During the 18th century woodcut and letterpress printing was replaced by copperplate engraving. As the 19th century dawned, lithographic printing made it possible to use not one but, a collection of individually coloured stones, up to 15 stones on a single card.
Die-cut cards became popular in the 1890’s and wealthy businesses used high quality, unusually shaped cards. Gimmicks such as folding cards, cards with moving parts, or even cards that revealed a secret message when held up to the light, were also employed to help stand out from the crowd.
A unified card
As Industrial Revolution brought about rapid social change, the strict social codes of the upper classes became increasingly redundant. With the rise of the middle classes and ‘the self made man’, the spheres of Business and Society collided. In time, trade and calling cards began to merge and it became common to hand one card to both social and business acquaintances. This practise was still seen as terribly vulgar by some. But, with the increasing need for aristocrats to marry their progeny off to the sons and daughters of wealthy merchants, this was one of many things that simply had to be borne.
The 20th century to today
The popularity of the business cards continued throughout the 20th century and they remained a status symbol for businesspeople around the world. By the middle of the century, it became fashionable for business cards to be minimal in design. A ‘professional’ card contained only crucial contact information, with a simple design. Good card stock and carefully selected typography conveyed high quality and good taste (yes, like in American Psycho. I knew we’d get there eventually!).

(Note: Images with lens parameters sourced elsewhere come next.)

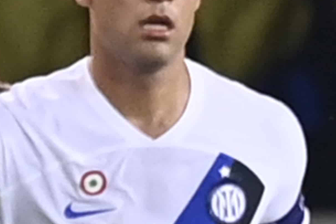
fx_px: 25615
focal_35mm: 2745
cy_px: 226
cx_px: -158
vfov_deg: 0.5
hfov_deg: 0.8
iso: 2000
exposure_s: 1/1000
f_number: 3.5
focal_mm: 400
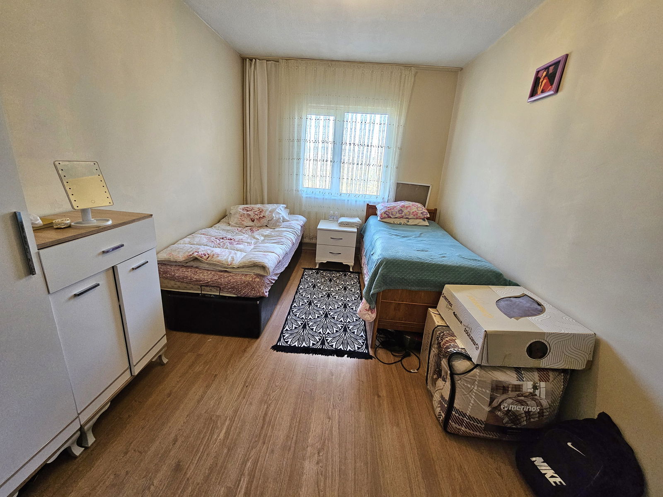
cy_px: 248
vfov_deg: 89.9
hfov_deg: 106.2
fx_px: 249
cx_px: 332
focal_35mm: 13
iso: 320
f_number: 2.2
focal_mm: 2.2
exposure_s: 1/101
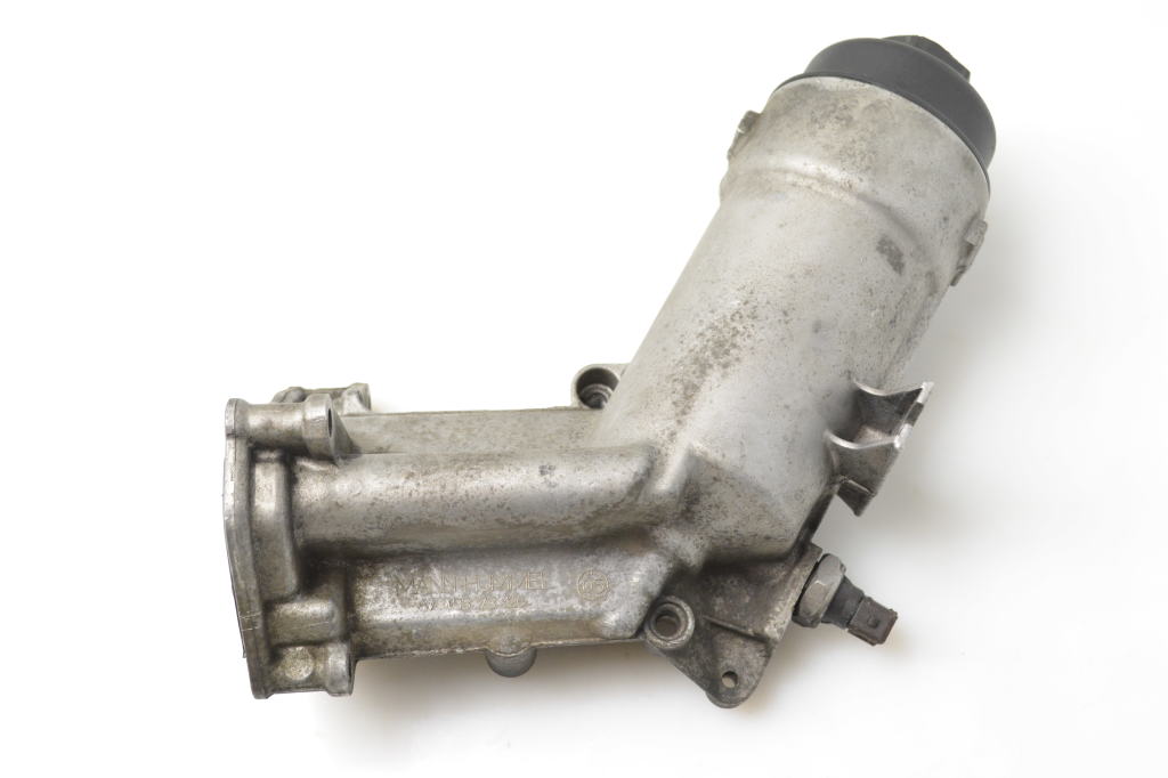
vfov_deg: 28.1
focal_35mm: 48
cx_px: 584
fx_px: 1557
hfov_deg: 41.1
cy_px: 389
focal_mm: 32
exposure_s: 1/160
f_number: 6.3
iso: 2000
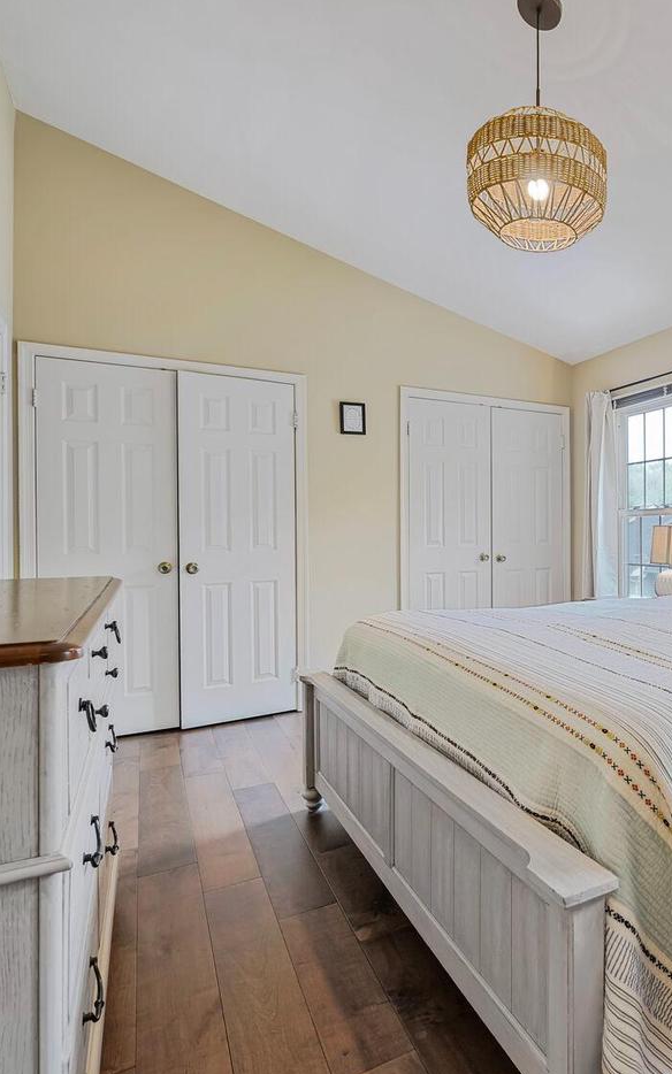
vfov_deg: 79.6
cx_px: 621
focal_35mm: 22
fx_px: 644
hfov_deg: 48.4
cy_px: 545
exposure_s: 1
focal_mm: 14
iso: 400
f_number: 8
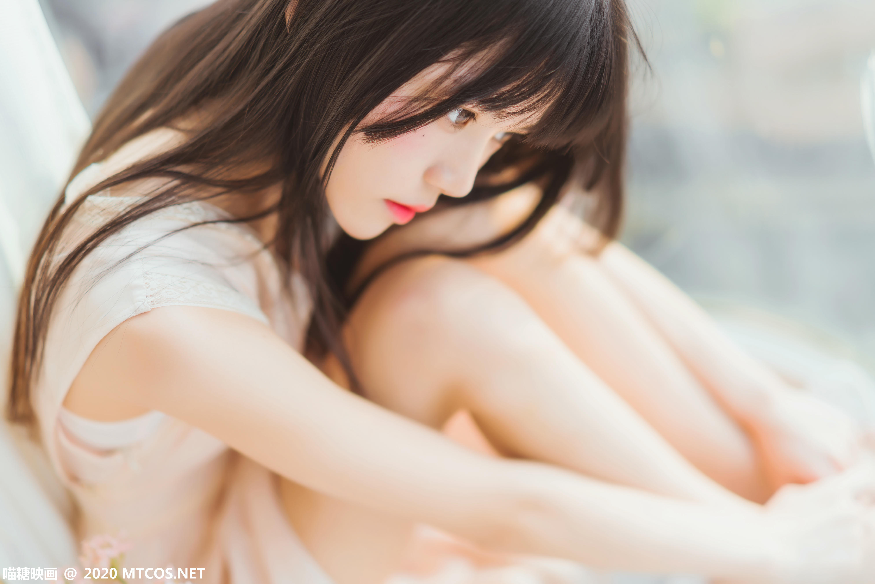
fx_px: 1215
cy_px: 292
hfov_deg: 39.6
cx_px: 438
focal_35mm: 50
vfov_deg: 27.0
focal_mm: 50
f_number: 1.4
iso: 100
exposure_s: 1/400
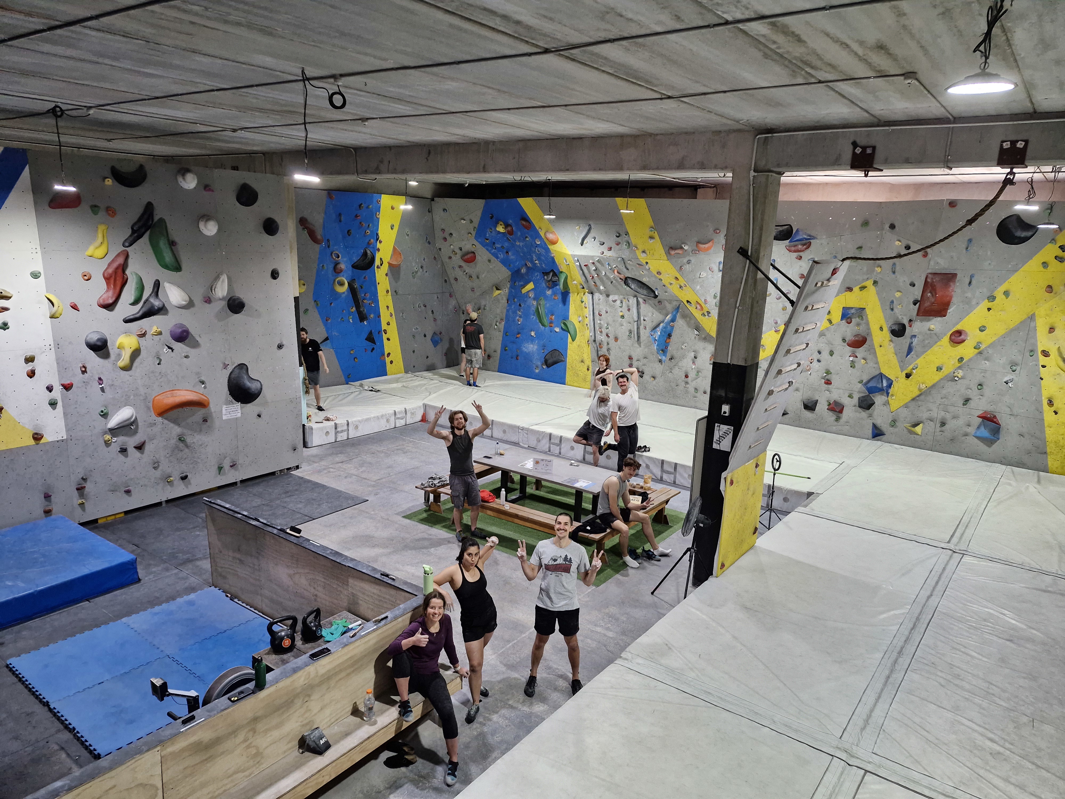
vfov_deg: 58.9
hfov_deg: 73.9
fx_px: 708
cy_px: 400
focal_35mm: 23
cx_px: 532
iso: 320
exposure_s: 1/100
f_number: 1.8
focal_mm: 5.54
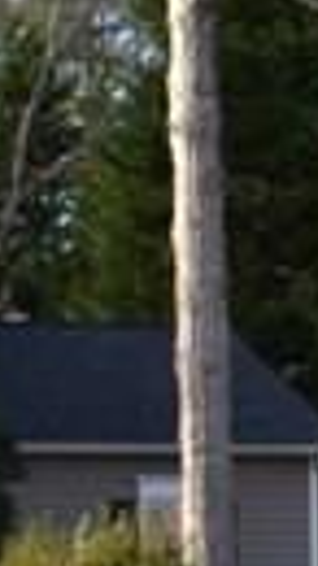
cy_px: 394
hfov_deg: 5.9
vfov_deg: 11.6
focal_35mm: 186
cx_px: -736
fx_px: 2792
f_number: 5.6
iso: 180
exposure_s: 1/125
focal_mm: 24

As we move into the 21st century and the present day, card design has once again undergone a shift. In the digital age, the need to use a business card as a means of exchanging contact information is less important. People can connect easily - and for free- on LinkedIn; all the information you’d ever want about a business is much more handily accessed via their website; and you can now exchange contact information by simply bumping phones (I’ve never actually heard of a real person doing this, but, you know, it’s a thing).
Cards, however, are not redundant - 10 billion business cards were printed in 2012. Go to any conference or networking event and (provided you don’t just lurk around the buffet table avoiding eye contact) you’ll return with a walletful.
So, why do we still use them?
Real world vs digital world
Despite all the promises and threats that by now we’d be living in an entirely virtual world - where children are taught via webcam, meals are digitally inserted into our systems by some kind of barcode scanner and romantic love is rendered unnecessary by a combination of test tube babies and Tamagotchi life partners - real human interaction in the physical world is and always will be important.
Business cards are exchanged with a handshake during a real face-to-face interaction. Their physical nature is what makes them attractive in a digital world. As Richard Moross, CEO of MOO, put it:
"The more connected to the web we are, the more precious the real world is, so it is important to make a connection.”
Business cards are no longer necessary to exchange information. Instead they’re about making a lasting, memorable impression. As such, their design has become increasingly ‘quirky’. We can use limitless colours, custom shapes, cards printed on plastic, wood or metal, cards that double as a ‘useful’ items such as keyrings and even edible cards.
In that sense, the business card hasn't changed a whole lot. It is used, primarily, to make a particular impression. We can communicate our wealth (using the most advanced printing technologies of the day), our professionalism (shelling out for that beautiful 300gsm matt stock with the broad linear finish) or how creative and fun we are (edible, octopus-shaped card, anyone?). The card is still a useful social tool. It helps us to stand out from our competitors and it reinforces our ‘brand’ identity. Most significantly, it has been helping to smooth the wheels of social interaction for four centuries.